Selected extract:
>>>

Friends, when I took the unusual step of defying the British Government and departed from India, my principal objectives were twofold. Firstly, to find out for myself the truth as to what is happening in the world, and, secondly, to see if India has any allies in her fight for freedom. During the time that I have been away from home I have seen things with my own eyes and heard with my own ears. I have followed closely the propaganda war conducted by both sides in this world war. I am, therefore, about to form an impartial and objective opinion as to what is really happening now and what is going to happen in the future. After this long, laborious and critical study of world affairs, there is not the slightest possibility of my being misled or misguided in my judgment. I should also like to add that whatever I have done since leaving home or whatever I may do in future, has been and will be done with the sole purpose of bringing about the speedy emancipation of my country and I shall never do anything which will not meet with the approval of nationalist circles in India, Further, I may say that if the cunning, unscrupulous and resourceful British Government has failed to allure or to corrupt me, no power on earth will ever be able to do so. Whatever may happen to me, my one and only duty will be to India and to India alone.

<<<

Job: List every adjective that the speech uses to describe the British Government.

Supplied material:
>>>

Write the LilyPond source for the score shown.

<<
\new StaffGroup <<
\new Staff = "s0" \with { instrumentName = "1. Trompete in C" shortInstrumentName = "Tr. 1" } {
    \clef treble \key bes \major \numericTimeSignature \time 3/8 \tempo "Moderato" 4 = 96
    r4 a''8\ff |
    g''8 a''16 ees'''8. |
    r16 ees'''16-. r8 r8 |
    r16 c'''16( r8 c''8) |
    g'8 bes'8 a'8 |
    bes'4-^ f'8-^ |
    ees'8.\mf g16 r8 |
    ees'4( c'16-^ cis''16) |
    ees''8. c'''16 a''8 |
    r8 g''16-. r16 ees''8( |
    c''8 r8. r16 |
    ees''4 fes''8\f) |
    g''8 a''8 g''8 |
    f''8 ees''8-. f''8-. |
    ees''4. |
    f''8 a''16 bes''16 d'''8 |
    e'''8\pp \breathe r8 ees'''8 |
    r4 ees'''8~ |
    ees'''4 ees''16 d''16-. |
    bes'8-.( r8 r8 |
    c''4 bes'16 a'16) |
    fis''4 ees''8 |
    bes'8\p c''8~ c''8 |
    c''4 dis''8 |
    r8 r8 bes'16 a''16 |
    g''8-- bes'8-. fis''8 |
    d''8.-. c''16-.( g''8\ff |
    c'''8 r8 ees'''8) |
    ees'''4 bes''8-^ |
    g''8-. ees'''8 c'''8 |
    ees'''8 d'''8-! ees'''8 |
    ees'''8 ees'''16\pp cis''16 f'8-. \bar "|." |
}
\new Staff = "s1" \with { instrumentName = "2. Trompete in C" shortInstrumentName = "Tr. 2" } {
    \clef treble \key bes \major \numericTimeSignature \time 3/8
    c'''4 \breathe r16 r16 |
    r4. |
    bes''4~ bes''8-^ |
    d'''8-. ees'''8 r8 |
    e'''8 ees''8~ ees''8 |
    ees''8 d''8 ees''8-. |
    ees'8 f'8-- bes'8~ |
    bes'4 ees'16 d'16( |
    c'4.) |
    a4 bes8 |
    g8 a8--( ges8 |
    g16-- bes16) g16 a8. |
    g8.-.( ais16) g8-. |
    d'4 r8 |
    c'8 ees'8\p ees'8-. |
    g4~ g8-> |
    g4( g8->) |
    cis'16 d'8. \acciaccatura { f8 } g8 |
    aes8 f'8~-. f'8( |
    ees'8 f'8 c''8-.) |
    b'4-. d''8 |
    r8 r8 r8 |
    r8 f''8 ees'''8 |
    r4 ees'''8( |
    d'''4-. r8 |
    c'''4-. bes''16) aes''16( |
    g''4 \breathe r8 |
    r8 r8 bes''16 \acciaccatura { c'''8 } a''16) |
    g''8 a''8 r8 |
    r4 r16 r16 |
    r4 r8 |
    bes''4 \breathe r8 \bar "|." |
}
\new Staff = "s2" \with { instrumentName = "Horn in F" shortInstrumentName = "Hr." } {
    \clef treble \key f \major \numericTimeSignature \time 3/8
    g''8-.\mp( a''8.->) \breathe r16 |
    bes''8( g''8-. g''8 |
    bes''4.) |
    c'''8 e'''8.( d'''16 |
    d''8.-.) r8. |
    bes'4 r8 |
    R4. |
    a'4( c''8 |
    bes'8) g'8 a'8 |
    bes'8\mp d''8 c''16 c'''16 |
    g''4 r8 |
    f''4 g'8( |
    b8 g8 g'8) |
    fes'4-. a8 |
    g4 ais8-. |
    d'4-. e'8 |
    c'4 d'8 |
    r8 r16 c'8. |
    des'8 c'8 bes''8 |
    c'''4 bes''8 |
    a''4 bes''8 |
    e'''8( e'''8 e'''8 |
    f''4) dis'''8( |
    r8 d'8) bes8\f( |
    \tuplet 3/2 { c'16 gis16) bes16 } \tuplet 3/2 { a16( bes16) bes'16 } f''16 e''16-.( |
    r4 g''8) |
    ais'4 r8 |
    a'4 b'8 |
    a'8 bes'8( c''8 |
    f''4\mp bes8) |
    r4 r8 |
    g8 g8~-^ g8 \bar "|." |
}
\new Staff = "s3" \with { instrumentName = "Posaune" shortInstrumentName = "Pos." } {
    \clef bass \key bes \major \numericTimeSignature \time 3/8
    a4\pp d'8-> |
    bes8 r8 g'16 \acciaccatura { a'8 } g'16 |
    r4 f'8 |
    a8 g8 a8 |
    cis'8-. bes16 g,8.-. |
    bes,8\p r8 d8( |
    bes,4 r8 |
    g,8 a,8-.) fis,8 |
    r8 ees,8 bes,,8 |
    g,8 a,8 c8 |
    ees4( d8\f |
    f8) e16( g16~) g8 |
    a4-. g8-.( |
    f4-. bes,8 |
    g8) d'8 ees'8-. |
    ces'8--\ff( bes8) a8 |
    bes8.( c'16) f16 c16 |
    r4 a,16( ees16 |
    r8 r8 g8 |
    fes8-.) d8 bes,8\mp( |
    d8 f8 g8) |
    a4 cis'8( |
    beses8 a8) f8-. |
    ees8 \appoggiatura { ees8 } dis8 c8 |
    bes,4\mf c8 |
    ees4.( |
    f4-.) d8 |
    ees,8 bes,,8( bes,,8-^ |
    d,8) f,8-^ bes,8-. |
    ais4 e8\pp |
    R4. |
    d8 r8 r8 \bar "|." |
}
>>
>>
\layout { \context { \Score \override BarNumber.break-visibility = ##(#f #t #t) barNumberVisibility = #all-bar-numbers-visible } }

<<<

Solution to this task: cunning, unscrupulous, resourceful